7 years married to a man who I thought would be my forever love, sharing our son together, I woke up one day realizing my life was not my own. it had been molded to fit into a structure of old traditions and cultural expectations.
My biggest strength (and also my initial biggest motivation for staying in the marriage) was for my son. One story said "Stay married for the sake of your son. you do not want your son to be raised from a broken family" The new story that finally allowed me to break away was "Get out of this marriage for the sake of your son. What kind of example are you setting for him by allowing him to grow up witnessing the way his father treats his mother- what kind of person are you if you allow him to replicate his father and one day treat another woman the way you have been treated?"
I was starting to spiral into depression and anxiety at this point. I had visions of myself hanging myself to escape this life. I had a perfect picture of life. Business. Husband. Son. Friends. Family. Material Assets. All those people on the outside would desire. I had painted such a beautiful picture of my life that I felt too deeply invested to leave. The only thing was this deep sense of panic, unease and increased unhappiness that I was starting to feel every single morning when I woke up. THIS ISN'T the life I want.

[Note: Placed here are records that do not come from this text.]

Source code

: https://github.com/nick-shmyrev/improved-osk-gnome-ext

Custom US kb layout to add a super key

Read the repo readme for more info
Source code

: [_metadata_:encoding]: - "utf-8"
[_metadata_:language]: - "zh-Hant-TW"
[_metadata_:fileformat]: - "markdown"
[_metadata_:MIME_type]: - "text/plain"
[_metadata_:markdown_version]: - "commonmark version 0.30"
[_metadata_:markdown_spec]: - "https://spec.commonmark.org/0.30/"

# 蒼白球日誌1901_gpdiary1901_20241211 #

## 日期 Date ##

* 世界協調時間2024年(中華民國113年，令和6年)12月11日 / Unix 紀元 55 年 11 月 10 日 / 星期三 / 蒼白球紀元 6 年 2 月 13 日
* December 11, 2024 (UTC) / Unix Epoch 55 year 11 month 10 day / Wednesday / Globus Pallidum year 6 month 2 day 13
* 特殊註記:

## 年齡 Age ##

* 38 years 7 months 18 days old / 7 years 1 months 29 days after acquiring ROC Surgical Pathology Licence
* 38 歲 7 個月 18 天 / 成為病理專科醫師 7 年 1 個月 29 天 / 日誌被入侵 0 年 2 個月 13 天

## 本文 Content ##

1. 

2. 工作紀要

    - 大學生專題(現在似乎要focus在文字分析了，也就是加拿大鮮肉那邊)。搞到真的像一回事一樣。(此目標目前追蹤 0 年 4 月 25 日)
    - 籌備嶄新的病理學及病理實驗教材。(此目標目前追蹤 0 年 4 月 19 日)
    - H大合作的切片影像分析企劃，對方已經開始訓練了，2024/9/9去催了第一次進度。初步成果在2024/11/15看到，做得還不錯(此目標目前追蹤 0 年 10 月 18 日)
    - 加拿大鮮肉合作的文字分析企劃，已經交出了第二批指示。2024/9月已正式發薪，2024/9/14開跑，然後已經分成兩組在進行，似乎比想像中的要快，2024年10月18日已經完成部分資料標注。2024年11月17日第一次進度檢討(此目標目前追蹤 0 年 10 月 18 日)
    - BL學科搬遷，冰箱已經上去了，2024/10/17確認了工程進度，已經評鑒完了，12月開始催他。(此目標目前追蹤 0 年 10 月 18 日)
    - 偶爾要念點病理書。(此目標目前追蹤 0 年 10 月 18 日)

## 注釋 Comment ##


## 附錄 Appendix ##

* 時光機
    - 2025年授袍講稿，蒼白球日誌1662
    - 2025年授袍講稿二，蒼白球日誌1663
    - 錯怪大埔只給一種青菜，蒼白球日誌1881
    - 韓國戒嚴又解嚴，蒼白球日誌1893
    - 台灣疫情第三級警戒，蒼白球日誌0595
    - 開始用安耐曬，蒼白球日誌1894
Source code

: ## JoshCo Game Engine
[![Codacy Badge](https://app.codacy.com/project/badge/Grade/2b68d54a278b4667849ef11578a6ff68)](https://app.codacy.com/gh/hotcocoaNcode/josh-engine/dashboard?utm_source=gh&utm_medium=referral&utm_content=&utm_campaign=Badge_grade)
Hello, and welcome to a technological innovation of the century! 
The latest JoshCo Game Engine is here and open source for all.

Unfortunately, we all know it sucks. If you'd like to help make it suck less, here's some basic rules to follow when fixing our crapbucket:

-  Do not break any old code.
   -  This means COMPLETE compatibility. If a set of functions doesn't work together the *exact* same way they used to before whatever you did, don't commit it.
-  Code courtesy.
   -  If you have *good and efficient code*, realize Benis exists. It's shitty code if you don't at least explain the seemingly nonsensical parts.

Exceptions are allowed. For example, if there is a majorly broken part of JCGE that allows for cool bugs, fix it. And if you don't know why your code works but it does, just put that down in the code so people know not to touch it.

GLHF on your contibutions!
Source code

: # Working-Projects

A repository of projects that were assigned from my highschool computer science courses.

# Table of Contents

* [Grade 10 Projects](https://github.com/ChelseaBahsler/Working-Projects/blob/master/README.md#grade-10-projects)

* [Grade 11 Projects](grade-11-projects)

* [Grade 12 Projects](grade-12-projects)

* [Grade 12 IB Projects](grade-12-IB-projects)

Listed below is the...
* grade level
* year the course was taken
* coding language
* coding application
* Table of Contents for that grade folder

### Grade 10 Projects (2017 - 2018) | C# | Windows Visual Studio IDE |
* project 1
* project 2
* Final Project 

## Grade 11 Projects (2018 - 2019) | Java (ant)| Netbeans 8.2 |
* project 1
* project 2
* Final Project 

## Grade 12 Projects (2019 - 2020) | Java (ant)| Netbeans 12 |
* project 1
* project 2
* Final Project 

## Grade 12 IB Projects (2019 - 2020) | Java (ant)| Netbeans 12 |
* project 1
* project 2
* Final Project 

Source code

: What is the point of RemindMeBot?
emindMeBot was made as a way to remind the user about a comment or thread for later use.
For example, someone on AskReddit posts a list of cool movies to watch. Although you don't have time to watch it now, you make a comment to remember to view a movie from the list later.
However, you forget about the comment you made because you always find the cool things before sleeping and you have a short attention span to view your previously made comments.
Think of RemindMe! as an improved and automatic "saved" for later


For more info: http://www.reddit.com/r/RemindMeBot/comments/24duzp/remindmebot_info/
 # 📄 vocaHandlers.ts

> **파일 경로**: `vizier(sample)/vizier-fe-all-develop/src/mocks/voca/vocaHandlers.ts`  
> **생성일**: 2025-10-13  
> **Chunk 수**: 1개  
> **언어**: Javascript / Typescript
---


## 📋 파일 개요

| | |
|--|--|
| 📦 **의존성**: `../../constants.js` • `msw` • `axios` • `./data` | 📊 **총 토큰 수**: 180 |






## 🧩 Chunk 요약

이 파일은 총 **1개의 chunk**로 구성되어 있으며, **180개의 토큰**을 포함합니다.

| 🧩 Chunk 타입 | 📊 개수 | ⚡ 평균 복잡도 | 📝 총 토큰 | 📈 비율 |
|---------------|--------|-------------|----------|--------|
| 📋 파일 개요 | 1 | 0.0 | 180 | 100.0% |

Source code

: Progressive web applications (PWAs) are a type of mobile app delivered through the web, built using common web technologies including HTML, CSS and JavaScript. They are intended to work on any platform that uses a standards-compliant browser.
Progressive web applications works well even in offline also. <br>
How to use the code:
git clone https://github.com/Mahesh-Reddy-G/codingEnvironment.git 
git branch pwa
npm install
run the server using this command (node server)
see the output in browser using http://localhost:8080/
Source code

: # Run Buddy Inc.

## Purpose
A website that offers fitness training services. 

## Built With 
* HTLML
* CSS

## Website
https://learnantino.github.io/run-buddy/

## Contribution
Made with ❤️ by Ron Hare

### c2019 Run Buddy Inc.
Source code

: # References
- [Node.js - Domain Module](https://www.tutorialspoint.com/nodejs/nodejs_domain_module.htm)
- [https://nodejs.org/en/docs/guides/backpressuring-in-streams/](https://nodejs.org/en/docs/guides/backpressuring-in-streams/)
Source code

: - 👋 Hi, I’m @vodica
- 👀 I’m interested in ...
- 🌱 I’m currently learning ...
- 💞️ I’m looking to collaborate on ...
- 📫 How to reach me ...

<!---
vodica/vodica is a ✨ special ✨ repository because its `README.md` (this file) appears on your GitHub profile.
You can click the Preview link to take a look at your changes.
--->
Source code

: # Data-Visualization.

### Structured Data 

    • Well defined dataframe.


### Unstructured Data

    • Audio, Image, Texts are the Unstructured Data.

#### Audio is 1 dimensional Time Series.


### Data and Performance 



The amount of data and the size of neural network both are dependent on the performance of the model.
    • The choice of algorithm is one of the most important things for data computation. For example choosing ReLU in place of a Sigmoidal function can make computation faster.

Lifebook has allowed me to begin the beautiful huge steps to get crystal clear that "My life is MINE". That I am not here to "Fit in", but rather to "Fit-out". I am not the 95-99% of people who are still living life "Asleep". I am AWAKE. I can never go back there. I will never allow myself to go back there. I have forged a new identity. I am now so clear on how I want to live in all 12 categories of my life. IT is a lot, but it is worth it. It is my life and I unapologetically live it on my terms.